Only an exact copy belongs in the answer: the line with "text: Printers ->" and every line after it through the end of the records, pictures left out.

§ **Exercise data**

- - -

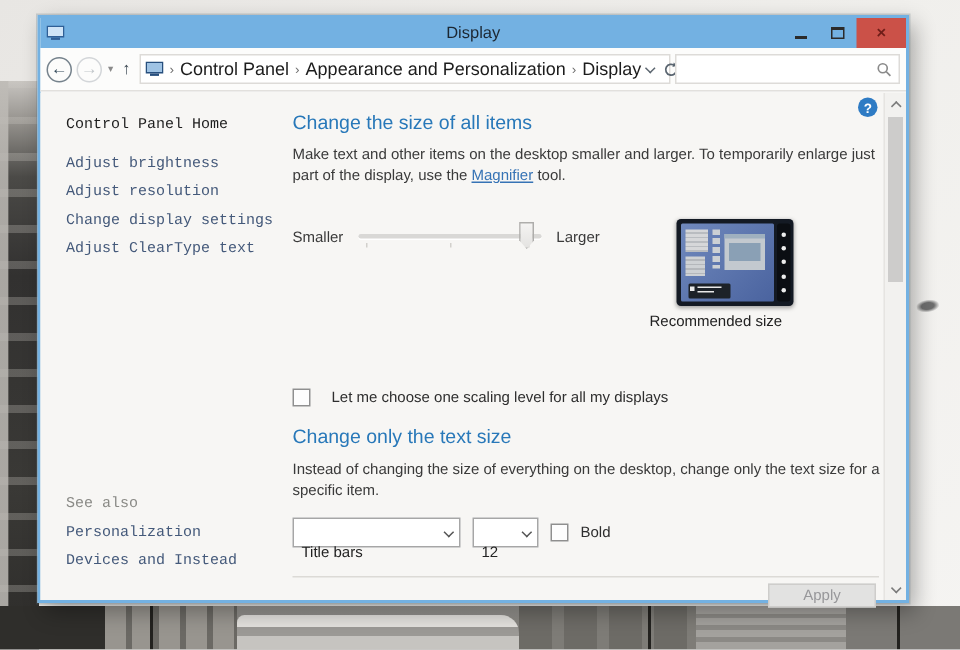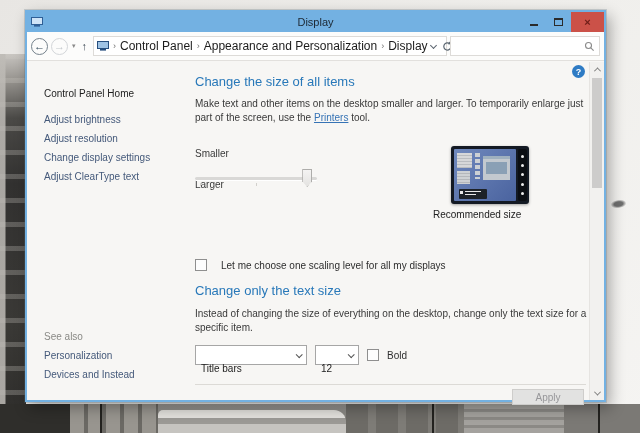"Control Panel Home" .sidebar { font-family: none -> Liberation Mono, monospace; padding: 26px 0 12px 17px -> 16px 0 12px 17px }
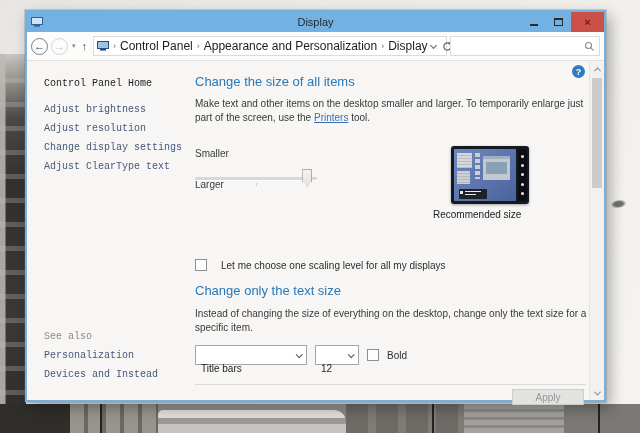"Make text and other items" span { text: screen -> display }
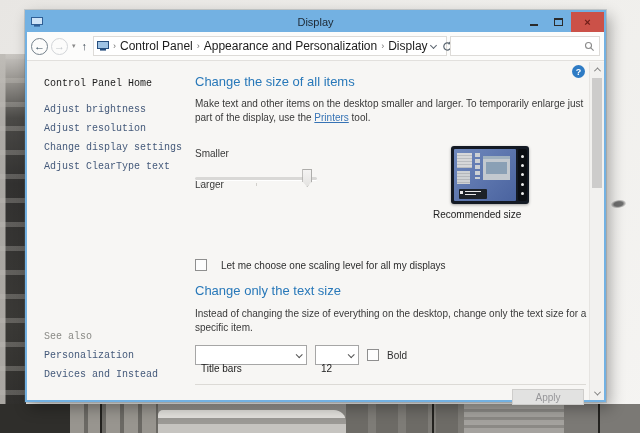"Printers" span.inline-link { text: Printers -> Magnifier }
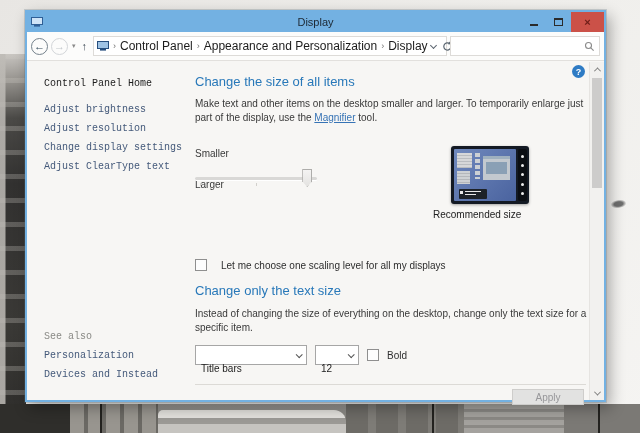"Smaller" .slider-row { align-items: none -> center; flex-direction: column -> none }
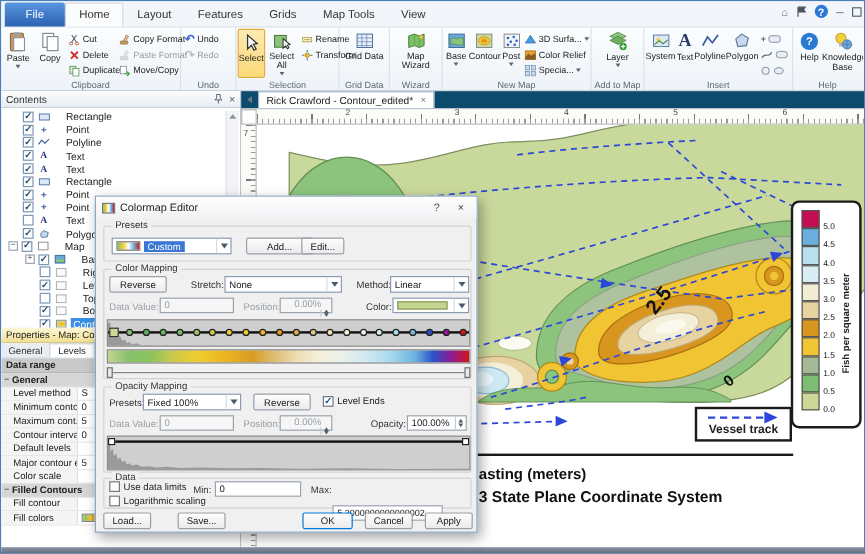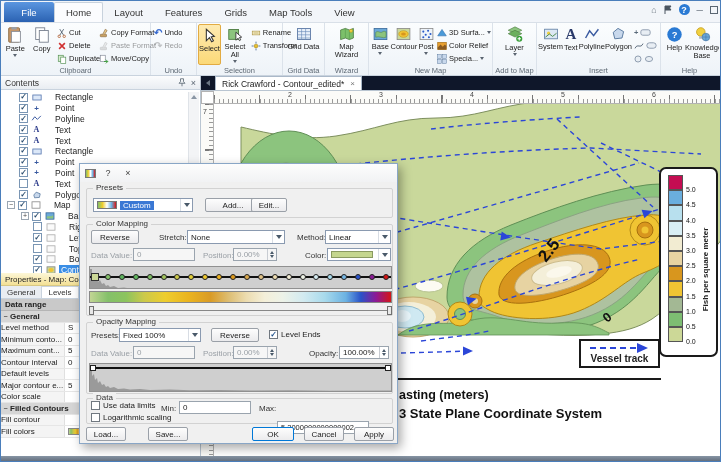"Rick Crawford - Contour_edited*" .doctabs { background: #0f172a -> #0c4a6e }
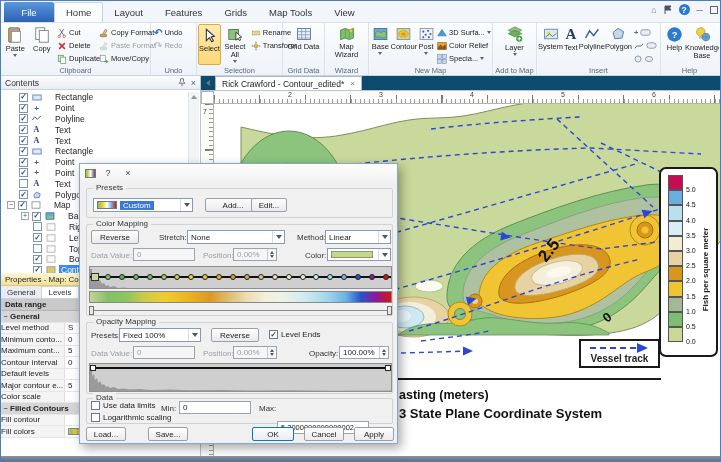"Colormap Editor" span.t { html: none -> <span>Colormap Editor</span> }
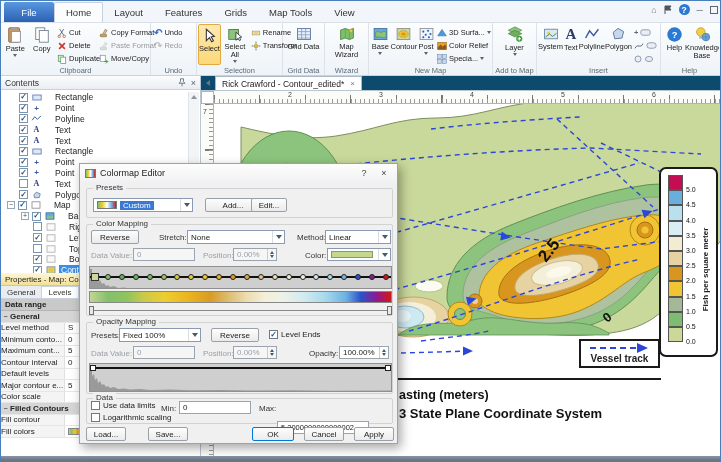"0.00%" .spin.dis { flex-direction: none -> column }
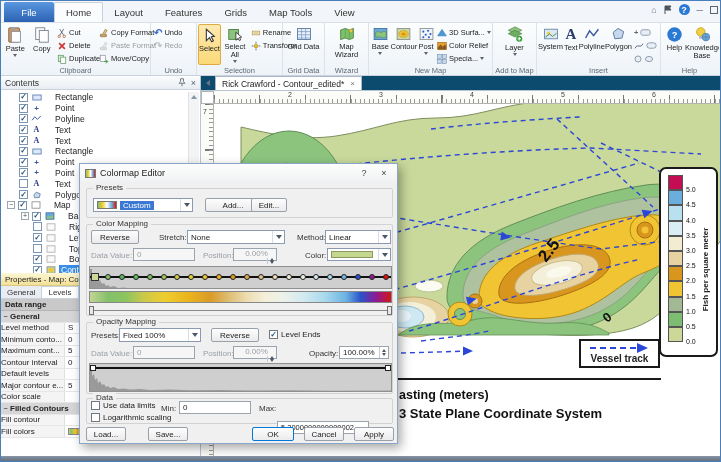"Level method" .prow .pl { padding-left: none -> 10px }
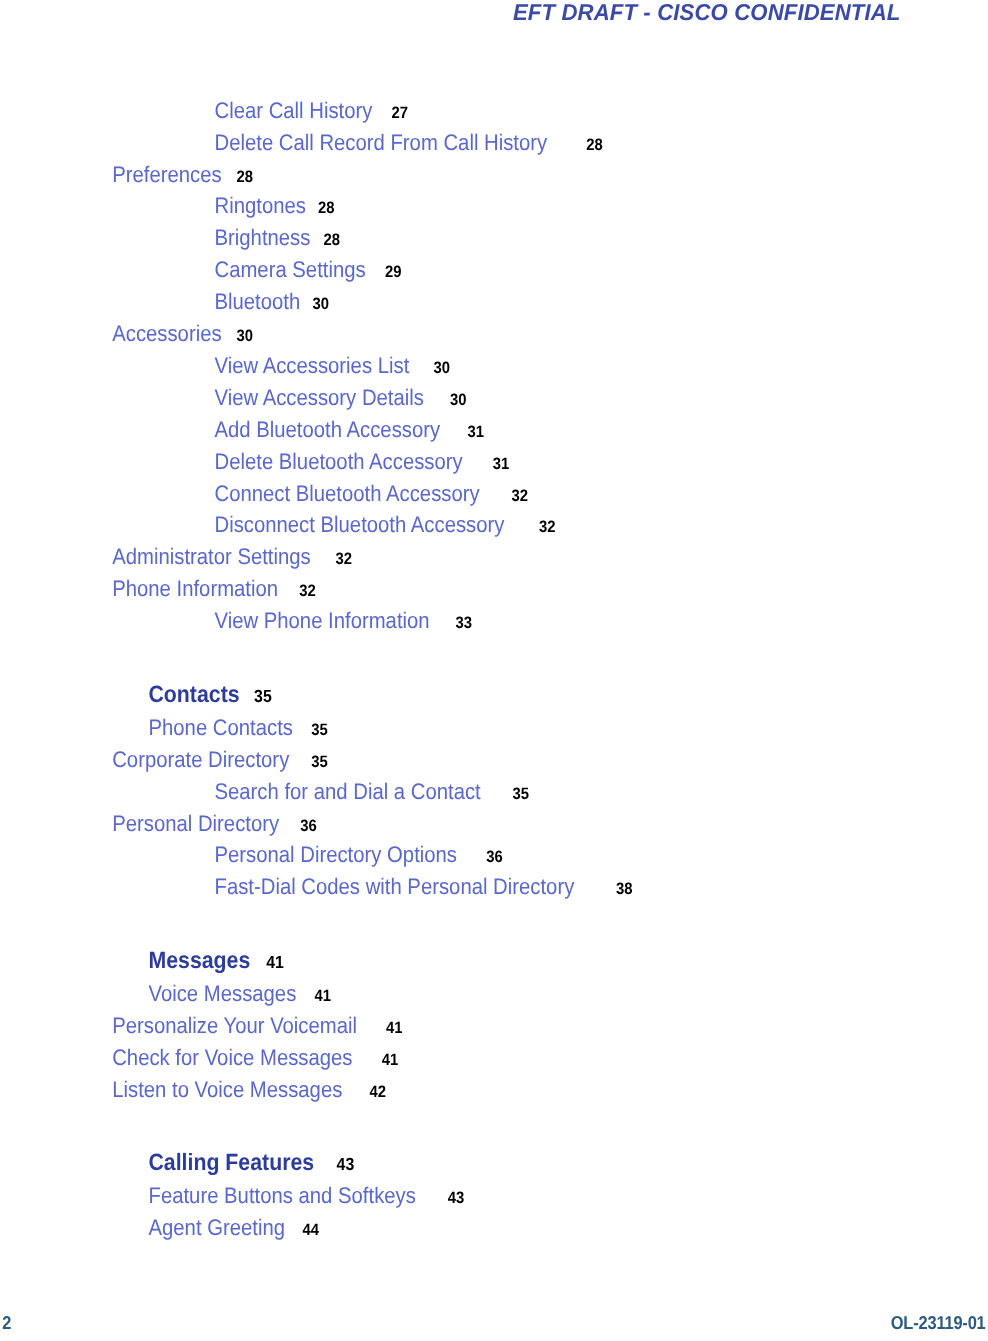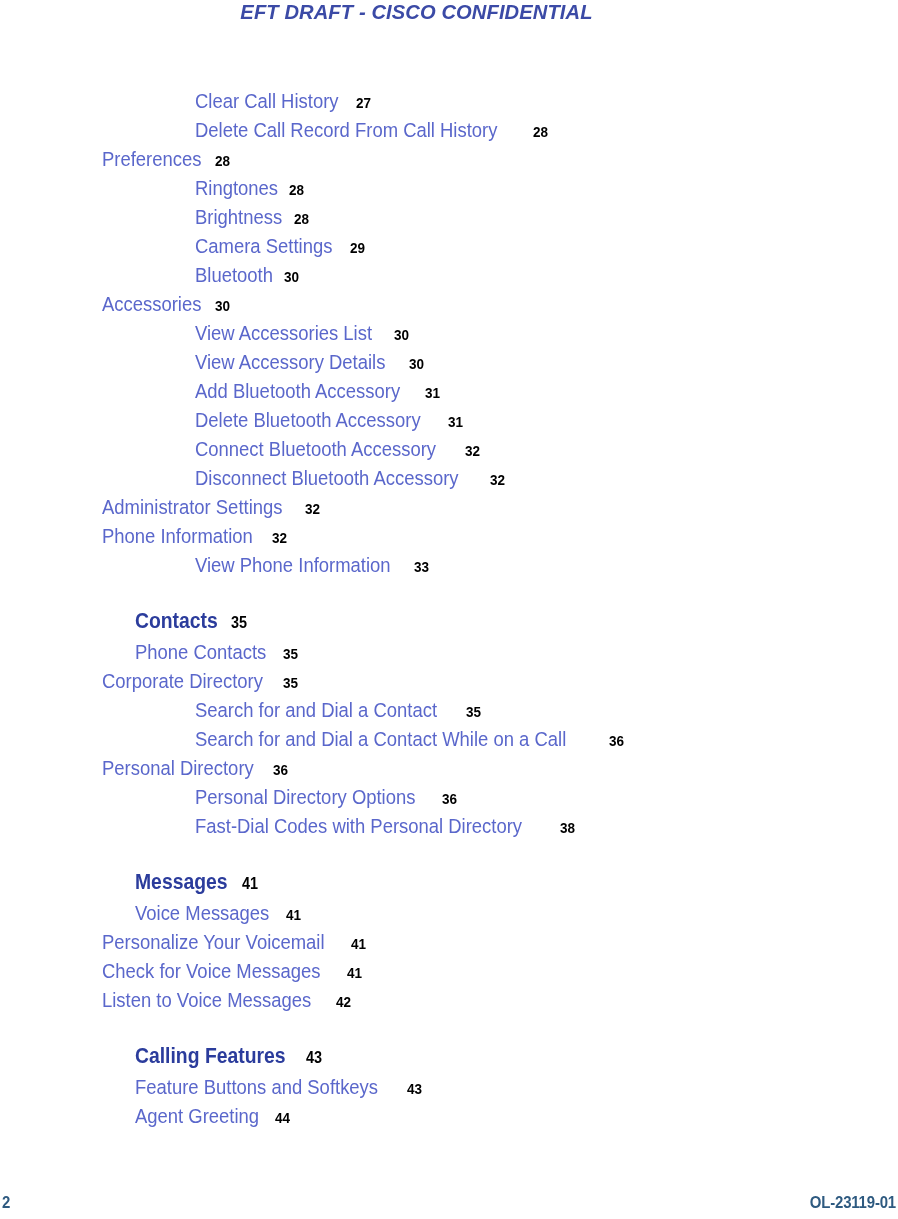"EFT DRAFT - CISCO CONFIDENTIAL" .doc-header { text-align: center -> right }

- - -

§ **Solved problem**
"Printers" span.inline-link { text: Printers -> Magnifier }
"Smaller" .slider-row { align-items: none -> center; flex-direction: column -> none }
"Rick Crawford - Contour_edited*" .doctabs { background: #0f172a -> #0c4a6e }
"Colormap Editor" span.t { html: none -> <span>Colormap Editor</span> }
"0.00%" .spin.dis { flex-direction: none -> column }
"Level method" .prow .pl { padding-left: none -> 10px }
"EFT DRAFT - CISCO CONFIDENTIAL" .doc-header { text-align: center -> right }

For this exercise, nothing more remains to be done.